Now I'm trying to do the same with lapply, which I think has numerous advantages. I'm having an issue with translating the !is.na() criteria on the fly so that I'm only modeling with non-NA cases for each response. Here was my initial function to test the lapply method:

rf_func <- function(y) {
  train(x = data_pred,
        y = y,
        method = "rf",
        tuneGrid = data.frame(.mtry = 3:6),
        nodesize = 3,
        ntrees = 500,
        trControl = trControl) }

Then create an empty list to store results and apply the function to data_resp:

models <- list(NULL)
models$rf <- lapply(as.list(data_resp), rf_func)

That works fine since randomForest can handle NAs, but other methods cannot, so I need to remove those rows from each data_resp element as well as the corresponding rows from my predictors.

I tried this without success:

train(x = data_pred_scale[!is.na(y), ],
      y = y[!is.na(y)],
      ... }

I also tried y[[!is.na(y)]]

How do I translate the data.frame method (df[!is.na(df2), ]) to lapply?

Answer 1

In fiddling around quite a bit with a single element of my as.list(data_frame) to simulate what lapply would be passing, I came up with this, which I think is working:

rf_func <- function(y) {
  train(x = data_pred_scale[!(unlist(lapply(y, is.na))), ], 
        y = y[!(unlist(lapply(y, is.na)))], 
        method = "rf",
        tuneGrid = data.frame(.mtry = 3:6),
        nodesize = 3,
        ntrees = 500,
        trControl = trControl) }

models$rf <- lapply(as.list(data_resp), rf_func)

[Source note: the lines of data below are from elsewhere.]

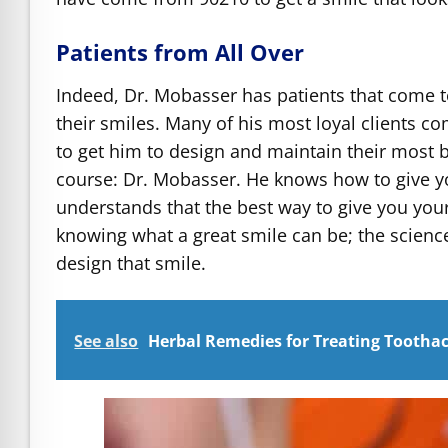
Patients from All Over
Indeed, Dr. Mobasser has patients that come to
their smiles. Many of his most loyal clients c
to get him to design and maintain their most be
course: Dr. Mobasser. He knows how to give yo
understands that the best way to give you you
knowing what a great smile can be; the scien
design that smile.
See also
Herbal Remedies for Treating Tootha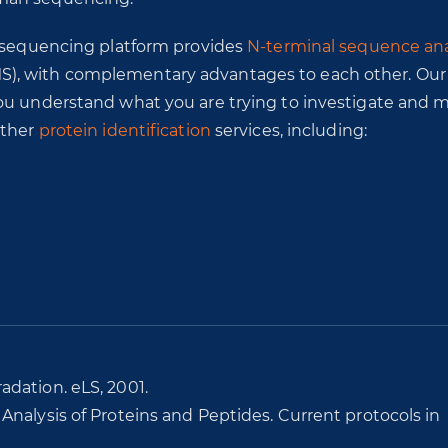
n sequencing platform provides
N-terminal sequence ana
S), with complementary advantages to each other. Ou
you understand what you are trying to investigate and 
other
protein identification
services, including:
dation. eLS, 2001.
nalysis of Proteins and Peptides. Current protocols in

It does seem to be working. I [hackishly] compared the non-NA data set to the trainingData results in each caret model like so:

nas <- NULL
for(i in 1:ncol(data_resp)) {nas <- c(nas, length(data_resp[!is.na(data_resp[, i]), i]))}

model_nas <- NULL
for(i in 1:length(nas)) {model_nas <- c(model_nas, nrow(models$rf[[i]]$trainingData))}

identical(nas, model_nas)
[1] TRUE

So, is y[!unlist(lapply(y, is.na)))] the best/most elegant way to do this sort of thing It's pretty ugly...

---

Edit: Based on @Ricardo Saporta 's answer, I was able to come up with this (probably obvious to the veterans, but bear with me):

rf_func <- function(x, y) {
  train(x = x,
        y = y,
        method = "rf",
        tuneGrid = data.frame(.mtry = 3:6),
        nodesize = 3,
        ntrees = 500,
        trControl = trControl) }

models$rf <- lapply(data_resp, function (y) {
  rf_func(data_pred_scale[!is.na(y), ], y[!is.na(y)] ) 
  }
)

Is there still a better way, or is that fairly decent? (Certainly prettier than my first mess up above.)

Answer 2

several different ways to go about it. A simple approach is with an anonymous function:

 lapply(data_resp, function(x) rf_func(x[!is.na(x)]))